Biz anlatmak istediğimiz konuya gelelim. Göç edip başka diyarlara gidenler hem kendi kimliklerine, benliklerine ve kültürlerine yabancılaştılar, hem de geride “kendi topraklarında” kalan Ermeni halkının “kendilerini yeniden üretmek” uğraşı yerine “yaban ellere” gitmeyi, buralardan kaçmayı ve topraklarını bırakıp göç etme seçeneğini önlerine koydular. Geride kalanların ise yüz yıllardır üzerinde yaşadıkları topraklara yabancılaşması için yeni “olanak”lar sundular ve hatta onları kendi topraklarında yaşayan mülteciler konumuna soktular. Ermeni kültürünün bu topraklarda “bitmesine” “kırım yapanlar” kadar “Ermeni yaşam tarzına” zarar verdiler. Diaspora Ermenileri, Ermeni halkının kültürünün içini boşalttılar. Soyut mağduriyet taleplerini ve “batının” yozlaşmış liberal düşüncesini Ermeni değerlerinin yerini doldurmasına olanak sağladılar. En önemlisi diaspora Ermenilerinin önerdiği “mücadele” yöntemleri ve yaptıkları “fedakârlıklar” bu topraklarda kalan Ermenilerin “ulusal kimliğinin” ve kültürel değerlerinin içini boşaltan “Batının” birer misyonerleri gibi davrandılar. Ermeni sorununun ve Anadolu Ermenilerinin çok çeşitli yaşamlarını ve zengin kültürünü dünyaya tanıtmada fonksiyonlarını yerine getiremediler. Ermeni kültürüne verdikleri zararlar bununla da kalmadı.

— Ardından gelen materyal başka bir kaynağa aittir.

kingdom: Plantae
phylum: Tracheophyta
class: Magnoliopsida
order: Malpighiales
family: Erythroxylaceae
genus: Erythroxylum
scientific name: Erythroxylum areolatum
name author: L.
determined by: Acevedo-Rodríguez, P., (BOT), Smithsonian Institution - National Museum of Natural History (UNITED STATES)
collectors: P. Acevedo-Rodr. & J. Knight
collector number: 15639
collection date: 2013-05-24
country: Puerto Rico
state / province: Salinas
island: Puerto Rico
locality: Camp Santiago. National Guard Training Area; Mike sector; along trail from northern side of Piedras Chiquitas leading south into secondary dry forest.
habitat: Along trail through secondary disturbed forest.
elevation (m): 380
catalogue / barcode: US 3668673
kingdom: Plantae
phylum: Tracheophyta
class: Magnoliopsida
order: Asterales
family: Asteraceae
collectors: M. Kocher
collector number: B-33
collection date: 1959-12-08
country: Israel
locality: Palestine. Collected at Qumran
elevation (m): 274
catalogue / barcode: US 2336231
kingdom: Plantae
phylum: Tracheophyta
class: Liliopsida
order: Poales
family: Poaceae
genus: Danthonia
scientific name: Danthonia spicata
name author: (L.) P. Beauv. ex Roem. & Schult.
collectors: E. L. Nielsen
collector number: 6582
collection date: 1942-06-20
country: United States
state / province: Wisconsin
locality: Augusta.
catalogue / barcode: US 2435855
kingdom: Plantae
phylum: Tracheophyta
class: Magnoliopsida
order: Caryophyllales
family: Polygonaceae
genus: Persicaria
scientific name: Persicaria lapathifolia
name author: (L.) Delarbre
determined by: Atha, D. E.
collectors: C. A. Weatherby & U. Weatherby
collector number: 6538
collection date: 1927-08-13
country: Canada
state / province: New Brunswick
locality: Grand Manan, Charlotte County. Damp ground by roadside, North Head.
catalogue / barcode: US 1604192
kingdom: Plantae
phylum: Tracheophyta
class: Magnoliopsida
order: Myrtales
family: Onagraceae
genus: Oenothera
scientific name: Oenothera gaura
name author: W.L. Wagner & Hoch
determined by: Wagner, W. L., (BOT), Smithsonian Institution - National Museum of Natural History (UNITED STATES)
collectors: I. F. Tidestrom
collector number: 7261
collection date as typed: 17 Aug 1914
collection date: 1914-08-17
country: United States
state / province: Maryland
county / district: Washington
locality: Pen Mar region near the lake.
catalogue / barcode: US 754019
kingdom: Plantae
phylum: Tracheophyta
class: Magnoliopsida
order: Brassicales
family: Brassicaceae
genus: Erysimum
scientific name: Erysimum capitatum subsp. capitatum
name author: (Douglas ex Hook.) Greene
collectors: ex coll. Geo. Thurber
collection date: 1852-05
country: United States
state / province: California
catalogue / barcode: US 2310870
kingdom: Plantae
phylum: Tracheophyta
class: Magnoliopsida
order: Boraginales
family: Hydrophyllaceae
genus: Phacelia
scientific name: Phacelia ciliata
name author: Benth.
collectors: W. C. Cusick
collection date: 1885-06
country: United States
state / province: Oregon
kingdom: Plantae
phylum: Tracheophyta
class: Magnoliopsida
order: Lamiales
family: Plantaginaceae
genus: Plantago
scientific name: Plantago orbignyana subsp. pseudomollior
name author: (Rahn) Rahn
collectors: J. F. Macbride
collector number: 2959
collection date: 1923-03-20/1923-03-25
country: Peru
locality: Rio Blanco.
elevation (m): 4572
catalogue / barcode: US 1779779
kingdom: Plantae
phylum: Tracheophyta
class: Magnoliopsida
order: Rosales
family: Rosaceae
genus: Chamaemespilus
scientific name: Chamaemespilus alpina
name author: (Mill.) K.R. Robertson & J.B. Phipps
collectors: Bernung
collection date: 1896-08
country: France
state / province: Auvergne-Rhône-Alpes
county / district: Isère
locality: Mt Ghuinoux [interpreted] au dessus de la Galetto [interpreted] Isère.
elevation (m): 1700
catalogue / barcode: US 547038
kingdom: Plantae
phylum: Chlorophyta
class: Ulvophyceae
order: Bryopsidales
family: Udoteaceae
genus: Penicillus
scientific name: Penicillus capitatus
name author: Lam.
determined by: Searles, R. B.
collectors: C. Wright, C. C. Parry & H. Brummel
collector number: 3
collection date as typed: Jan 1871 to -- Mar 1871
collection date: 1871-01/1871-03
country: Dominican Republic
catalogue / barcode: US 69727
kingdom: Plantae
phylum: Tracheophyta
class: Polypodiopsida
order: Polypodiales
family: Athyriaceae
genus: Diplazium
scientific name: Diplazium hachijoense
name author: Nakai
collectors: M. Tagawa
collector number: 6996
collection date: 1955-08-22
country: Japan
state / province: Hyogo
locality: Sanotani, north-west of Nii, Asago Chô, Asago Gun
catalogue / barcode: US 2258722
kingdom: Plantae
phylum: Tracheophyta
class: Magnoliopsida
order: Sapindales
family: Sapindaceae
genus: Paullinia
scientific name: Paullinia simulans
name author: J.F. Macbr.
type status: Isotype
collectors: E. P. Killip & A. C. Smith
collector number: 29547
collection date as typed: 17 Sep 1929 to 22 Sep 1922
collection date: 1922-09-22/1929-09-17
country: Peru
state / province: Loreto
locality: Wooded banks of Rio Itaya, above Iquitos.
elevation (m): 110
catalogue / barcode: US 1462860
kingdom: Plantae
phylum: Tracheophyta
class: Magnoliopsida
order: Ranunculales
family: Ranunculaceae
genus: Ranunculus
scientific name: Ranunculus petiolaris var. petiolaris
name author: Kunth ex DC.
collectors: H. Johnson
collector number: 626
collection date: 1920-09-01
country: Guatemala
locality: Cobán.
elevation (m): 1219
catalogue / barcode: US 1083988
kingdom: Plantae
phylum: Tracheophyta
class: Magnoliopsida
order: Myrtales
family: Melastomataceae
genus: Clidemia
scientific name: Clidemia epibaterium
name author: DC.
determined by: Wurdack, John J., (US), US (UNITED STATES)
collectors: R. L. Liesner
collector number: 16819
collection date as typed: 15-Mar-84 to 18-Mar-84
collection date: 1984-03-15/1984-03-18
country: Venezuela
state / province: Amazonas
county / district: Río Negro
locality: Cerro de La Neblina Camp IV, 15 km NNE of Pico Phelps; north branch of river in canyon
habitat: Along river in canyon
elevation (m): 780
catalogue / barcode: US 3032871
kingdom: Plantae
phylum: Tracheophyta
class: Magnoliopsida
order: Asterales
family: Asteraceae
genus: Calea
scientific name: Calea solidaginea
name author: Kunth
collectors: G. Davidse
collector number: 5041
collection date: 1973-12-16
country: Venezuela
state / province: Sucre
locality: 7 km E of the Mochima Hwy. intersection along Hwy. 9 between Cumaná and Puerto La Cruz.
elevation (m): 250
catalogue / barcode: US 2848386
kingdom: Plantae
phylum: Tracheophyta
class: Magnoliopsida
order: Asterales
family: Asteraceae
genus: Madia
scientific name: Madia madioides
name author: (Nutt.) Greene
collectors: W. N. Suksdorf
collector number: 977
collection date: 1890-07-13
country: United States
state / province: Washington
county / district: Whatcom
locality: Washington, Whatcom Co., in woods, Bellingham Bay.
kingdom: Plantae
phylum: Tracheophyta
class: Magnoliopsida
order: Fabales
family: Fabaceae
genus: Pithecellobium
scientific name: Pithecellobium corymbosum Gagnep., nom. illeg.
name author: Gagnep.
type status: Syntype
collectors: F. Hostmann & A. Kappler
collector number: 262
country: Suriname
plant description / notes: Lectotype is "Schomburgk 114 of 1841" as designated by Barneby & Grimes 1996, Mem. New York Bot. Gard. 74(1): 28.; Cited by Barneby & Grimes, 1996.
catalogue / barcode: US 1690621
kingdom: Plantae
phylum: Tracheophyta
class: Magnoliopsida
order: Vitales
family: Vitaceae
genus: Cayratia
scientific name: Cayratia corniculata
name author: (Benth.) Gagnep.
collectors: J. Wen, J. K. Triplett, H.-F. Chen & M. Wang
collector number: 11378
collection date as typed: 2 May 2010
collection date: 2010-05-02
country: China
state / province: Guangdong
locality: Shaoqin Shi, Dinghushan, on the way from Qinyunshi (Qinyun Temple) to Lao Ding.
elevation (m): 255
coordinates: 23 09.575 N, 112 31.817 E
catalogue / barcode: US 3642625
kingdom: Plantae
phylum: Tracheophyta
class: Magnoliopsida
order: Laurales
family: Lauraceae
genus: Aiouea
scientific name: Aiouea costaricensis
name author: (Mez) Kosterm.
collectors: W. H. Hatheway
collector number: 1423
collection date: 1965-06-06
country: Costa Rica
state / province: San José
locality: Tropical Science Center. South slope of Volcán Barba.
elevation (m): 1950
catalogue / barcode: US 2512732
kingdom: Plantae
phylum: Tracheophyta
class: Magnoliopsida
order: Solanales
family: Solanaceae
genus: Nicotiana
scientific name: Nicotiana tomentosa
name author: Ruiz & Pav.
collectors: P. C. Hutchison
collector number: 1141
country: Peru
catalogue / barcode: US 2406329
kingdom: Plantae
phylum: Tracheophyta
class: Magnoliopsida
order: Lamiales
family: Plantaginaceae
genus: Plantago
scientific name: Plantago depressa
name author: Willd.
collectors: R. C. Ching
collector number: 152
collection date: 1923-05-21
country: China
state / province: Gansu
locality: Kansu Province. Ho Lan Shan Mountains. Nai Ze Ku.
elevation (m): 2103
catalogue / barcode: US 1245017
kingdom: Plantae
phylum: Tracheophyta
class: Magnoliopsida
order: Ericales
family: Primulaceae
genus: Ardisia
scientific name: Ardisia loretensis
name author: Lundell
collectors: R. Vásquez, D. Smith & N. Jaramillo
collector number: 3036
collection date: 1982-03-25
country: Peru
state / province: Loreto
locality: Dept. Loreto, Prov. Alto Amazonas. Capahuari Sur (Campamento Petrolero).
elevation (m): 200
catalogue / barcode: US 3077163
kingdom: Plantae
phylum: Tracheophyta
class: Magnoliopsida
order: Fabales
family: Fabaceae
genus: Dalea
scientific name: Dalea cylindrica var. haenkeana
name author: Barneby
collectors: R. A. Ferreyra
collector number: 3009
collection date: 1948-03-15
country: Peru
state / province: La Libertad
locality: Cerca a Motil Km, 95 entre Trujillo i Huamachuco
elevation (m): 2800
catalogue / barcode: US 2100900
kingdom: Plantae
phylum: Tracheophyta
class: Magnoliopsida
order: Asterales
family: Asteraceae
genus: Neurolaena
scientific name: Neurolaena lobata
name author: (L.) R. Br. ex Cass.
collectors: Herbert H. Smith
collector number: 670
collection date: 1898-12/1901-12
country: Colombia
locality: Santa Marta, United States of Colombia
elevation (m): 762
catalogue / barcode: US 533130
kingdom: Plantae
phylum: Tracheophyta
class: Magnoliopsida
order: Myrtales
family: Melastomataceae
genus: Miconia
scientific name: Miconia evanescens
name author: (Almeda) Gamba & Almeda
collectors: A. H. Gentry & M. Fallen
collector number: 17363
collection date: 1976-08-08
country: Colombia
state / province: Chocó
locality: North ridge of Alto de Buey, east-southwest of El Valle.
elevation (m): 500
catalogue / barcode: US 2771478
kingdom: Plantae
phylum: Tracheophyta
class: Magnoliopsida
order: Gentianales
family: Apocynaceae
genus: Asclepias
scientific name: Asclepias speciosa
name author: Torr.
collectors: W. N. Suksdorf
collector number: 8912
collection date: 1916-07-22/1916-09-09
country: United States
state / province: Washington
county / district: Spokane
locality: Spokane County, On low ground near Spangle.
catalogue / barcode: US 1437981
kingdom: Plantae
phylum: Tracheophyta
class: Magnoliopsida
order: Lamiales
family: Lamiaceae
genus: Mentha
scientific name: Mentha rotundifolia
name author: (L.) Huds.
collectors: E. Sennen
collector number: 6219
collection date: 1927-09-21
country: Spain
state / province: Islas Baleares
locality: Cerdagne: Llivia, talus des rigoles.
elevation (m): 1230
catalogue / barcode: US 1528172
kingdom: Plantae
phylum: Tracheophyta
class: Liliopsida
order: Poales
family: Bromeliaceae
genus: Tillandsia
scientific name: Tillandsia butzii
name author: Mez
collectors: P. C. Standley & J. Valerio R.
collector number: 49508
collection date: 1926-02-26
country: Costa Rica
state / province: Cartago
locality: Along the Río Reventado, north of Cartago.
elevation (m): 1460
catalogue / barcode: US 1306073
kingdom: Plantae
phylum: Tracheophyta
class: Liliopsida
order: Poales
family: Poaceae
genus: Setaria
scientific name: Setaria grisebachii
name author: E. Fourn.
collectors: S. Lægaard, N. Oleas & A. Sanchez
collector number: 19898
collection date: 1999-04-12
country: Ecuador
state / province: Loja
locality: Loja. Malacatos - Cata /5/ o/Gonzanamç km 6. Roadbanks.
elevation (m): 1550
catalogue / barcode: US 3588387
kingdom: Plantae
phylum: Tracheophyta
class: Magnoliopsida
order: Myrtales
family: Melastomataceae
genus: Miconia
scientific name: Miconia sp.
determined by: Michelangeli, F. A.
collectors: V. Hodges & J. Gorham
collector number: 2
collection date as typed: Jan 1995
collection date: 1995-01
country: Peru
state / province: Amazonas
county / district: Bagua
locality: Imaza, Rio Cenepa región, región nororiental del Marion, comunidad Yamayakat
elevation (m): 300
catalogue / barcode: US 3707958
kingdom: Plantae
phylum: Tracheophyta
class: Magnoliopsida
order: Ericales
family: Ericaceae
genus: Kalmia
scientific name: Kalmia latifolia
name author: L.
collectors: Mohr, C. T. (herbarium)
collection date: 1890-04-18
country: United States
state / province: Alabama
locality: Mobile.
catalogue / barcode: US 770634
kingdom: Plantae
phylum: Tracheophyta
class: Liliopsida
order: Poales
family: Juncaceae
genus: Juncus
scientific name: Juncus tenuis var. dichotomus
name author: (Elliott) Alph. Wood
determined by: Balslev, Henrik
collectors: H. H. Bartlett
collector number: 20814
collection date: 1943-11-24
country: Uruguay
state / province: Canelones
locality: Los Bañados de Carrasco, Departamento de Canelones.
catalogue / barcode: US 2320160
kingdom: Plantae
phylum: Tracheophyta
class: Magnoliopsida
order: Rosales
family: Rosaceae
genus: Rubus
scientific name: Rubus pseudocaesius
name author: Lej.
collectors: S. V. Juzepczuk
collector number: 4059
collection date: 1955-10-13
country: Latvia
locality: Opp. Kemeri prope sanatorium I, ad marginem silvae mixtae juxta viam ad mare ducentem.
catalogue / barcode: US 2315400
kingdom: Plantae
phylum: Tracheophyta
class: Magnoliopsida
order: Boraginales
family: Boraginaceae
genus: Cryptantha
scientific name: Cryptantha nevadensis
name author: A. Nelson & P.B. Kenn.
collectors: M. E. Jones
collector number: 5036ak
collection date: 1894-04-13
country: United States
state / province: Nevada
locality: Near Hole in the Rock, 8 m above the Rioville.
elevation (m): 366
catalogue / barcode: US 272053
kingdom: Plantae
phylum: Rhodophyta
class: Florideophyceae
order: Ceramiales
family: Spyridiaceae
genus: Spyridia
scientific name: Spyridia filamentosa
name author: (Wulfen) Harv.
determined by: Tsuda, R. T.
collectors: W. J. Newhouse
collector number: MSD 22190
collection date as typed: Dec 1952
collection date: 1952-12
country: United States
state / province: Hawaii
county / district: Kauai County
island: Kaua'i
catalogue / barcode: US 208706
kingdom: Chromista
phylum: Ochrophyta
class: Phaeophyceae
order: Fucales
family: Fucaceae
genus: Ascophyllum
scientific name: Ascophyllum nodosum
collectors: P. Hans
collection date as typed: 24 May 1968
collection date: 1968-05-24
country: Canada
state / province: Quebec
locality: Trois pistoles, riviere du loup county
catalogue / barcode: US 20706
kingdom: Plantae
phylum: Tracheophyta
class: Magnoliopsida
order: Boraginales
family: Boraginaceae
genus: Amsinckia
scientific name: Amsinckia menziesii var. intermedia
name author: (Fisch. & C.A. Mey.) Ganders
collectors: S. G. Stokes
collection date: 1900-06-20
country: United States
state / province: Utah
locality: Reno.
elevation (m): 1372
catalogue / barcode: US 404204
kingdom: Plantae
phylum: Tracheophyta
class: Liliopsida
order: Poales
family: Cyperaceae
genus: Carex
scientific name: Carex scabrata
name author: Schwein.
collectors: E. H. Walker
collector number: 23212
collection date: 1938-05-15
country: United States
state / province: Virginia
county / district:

“Ülkede” kalan Ermenilerin sonraki yıllarda batıya göç etmelerini teşvik ettiler ve göçlerine önayak oldular. Kuşkusuz buralarda kalan ve “iç göç” yaşayan Ermenilerin bir kısmı devletin baskısını hep enselerinde yaşadılar. Burada kalanların bir kısmı “diaspora Ermenilerine” karşı çıktılar ama kendi öz kültür ve kimliklerine sarılmaktan korktular. Yuvarlak laflar etmeden öteye gitmedikleri gibi, “ortak bir Ermeni kimlik” etrafında birleşmeyi başaramadılar. Hatta Ermeni olduklarını bile kimi zaman sakladılar. Komünist Ermenilerin bir kısmı bile böyle davranmayı tercih ettiler. Bunların en tipik örneği TKP MK Politik Büro üyesi Ermeni “Ahmet Saydam”dı (Aram Pehlivanyan). “Parti adını” Ermeni adı olarak değil “Türk” adı olan Ahmet Saydan olarak kullandı. Çok bilinen bir şey olduğu için bunu örnek gösterdim. Ermeni halkının kaybı bu topraklarda yaşayan tüm halkların kültürel, sosyal ve en önemlisi “üretimin yeniden üretim için yapılması”nda gerekli olan alt yapının oluşmasına zarar verdi ve tüm halklar bundan olumsuz olarak etkilendi. Kürt paradigması ve Kürt halkının mücadele yöntemi bütün halkların önünde yeni bir yol açtığı gibi Ermeni halkının politik yaşamına da önemli katkı yaptı.